Irwin v. Nichols

Wood, J.,

(after stating the facts). The letter which appellant exhibits and makes the basis of his complaint is fatal to his cause of action. We must construe it as a whole, and, considering all of its parts, read it so as to make it intelligible if it can be done. Kelly v. Dooling, 23 Ark. 582; Railway v. Williams, 53 Ark. 58. For we must assume that the author of tiie letter intended that it should convey some meaning. “Words which are omitted by inadvertence from a written contract may be supplied by construction at law, without resort to reformation, if the context shows what words are omitted.” 2 Page on Contracts, § 1125; Richelieu Hotel Co. v. International Military Encampment Co., 140 Ill. 248, s. c. 33 Am. State Rep. 234.

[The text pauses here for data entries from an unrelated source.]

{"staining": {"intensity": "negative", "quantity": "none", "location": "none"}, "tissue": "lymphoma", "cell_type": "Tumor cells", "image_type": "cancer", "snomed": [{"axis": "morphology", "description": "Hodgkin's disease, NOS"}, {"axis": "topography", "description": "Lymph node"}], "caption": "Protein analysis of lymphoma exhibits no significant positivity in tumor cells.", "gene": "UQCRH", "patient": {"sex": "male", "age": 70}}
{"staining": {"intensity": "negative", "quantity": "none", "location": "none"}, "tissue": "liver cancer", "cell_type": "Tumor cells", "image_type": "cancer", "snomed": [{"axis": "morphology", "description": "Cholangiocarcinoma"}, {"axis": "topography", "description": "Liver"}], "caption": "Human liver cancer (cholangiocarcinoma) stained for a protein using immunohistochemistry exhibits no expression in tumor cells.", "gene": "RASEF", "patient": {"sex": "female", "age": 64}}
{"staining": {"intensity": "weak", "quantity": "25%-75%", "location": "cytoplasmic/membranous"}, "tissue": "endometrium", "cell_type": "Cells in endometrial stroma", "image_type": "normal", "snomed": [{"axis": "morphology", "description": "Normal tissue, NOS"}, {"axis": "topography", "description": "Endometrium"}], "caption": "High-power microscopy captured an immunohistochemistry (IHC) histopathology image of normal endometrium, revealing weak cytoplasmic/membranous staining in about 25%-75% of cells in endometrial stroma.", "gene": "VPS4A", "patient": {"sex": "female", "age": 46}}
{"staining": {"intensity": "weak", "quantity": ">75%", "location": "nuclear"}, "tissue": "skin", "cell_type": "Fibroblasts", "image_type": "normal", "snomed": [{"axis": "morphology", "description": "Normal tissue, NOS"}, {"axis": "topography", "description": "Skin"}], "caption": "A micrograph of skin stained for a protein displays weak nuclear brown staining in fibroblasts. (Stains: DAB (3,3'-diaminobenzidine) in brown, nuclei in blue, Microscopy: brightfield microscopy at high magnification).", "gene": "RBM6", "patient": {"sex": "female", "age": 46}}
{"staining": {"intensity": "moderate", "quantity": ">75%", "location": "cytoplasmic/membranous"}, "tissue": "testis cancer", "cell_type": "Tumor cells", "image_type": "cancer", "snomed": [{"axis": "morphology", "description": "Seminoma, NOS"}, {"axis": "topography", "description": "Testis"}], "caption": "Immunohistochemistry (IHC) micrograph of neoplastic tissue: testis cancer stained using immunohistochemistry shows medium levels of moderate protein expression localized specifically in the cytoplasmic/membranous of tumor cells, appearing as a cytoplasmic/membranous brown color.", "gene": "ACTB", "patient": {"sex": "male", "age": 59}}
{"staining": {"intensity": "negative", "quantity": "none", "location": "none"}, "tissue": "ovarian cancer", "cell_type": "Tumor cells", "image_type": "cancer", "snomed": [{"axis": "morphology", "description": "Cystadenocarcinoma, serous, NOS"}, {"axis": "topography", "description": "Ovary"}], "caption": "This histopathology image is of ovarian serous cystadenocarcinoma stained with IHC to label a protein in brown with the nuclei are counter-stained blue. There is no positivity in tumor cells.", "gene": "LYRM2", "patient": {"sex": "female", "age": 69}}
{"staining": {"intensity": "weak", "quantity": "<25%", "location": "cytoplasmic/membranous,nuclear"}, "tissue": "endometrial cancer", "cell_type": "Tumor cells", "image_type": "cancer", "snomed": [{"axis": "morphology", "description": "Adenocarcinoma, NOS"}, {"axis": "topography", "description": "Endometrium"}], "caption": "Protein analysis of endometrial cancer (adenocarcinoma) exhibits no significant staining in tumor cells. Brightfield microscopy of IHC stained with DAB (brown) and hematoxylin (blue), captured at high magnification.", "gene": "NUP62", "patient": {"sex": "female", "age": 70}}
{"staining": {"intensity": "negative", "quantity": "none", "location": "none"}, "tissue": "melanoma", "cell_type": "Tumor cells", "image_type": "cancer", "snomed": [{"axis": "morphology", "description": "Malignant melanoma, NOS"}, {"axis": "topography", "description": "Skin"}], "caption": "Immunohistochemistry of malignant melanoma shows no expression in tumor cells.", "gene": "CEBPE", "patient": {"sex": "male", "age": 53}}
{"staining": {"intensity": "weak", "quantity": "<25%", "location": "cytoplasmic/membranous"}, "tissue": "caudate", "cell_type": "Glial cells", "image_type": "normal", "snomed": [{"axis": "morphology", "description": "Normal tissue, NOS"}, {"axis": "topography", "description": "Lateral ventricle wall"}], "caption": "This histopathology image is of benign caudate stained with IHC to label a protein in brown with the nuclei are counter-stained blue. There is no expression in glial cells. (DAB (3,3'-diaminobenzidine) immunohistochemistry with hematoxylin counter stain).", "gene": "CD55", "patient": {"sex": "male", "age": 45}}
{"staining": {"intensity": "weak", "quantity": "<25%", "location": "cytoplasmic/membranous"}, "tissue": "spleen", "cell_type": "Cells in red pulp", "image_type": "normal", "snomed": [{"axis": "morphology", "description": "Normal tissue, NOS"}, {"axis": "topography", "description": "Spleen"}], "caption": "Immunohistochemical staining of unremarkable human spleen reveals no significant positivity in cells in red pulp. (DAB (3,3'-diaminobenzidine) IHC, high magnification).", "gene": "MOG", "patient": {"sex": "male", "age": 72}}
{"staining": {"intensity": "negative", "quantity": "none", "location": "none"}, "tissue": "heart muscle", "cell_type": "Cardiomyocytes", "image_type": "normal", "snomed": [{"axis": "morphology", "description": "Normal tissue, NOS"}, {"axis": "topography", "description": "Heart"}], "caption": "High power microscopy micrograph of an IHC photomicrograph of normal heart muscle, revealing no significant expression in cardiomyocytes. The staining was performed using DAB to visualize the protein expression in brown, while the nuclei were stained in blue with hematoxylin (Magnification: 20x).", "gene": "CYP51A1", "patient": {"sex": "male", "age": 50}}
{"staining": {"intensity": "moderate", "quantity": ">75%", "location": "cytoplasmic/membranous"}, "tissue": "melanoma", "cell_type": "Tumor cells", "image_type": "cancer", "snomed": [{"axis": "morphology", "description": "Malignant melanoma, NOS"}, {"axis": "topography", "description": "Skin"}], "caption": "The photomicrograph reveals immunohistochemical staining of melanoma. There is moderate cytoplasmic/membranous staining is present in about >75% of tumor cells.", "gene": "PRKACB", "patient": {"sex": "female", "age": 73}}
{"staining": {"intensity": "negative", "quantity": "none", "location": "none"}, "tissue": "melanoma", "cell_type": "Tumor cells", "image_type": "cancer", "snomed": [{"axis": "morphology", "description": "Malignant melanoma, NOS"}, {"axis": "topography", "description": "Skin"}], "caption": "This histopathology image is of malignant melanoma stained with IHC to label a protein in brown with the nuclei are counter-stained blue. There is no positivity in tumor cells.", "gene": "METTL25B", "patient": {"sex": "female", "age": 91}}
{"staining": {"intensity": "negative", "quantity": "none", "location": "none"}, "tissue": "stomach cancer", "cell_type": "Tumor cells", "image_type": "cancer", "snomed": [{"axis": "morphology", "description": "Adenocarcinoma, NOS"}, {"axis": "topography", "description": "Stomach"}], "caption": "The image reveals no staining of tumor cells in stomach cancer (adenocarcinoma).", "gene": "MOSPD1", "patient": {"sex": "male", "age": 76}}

The omission of the word “not” before the word “promise” is a plain inadvertence, or clerical misprison which the context itself readily and naturally supplies. Otherwise the different parts of the latter are not only contradictory, but absurd and meaningless. No one could read the letter without seeing that the word “not” was intended to be used before the word “promise.” Gran v. Spangenberg, 53 Minn. 42, s. c. 54 N. W. 933; Wallis Iron Works v. Monmouth Park Association, 19 L. R. A. 456; Sisson v. Donnelly, 36 N. J. L. 432; 9 Cyc. 585, note 30.

The court did not err therefore in sustaining the demurrer; and, as appellant did not offer to amend, the judgment dismissing the complaint is affirmed.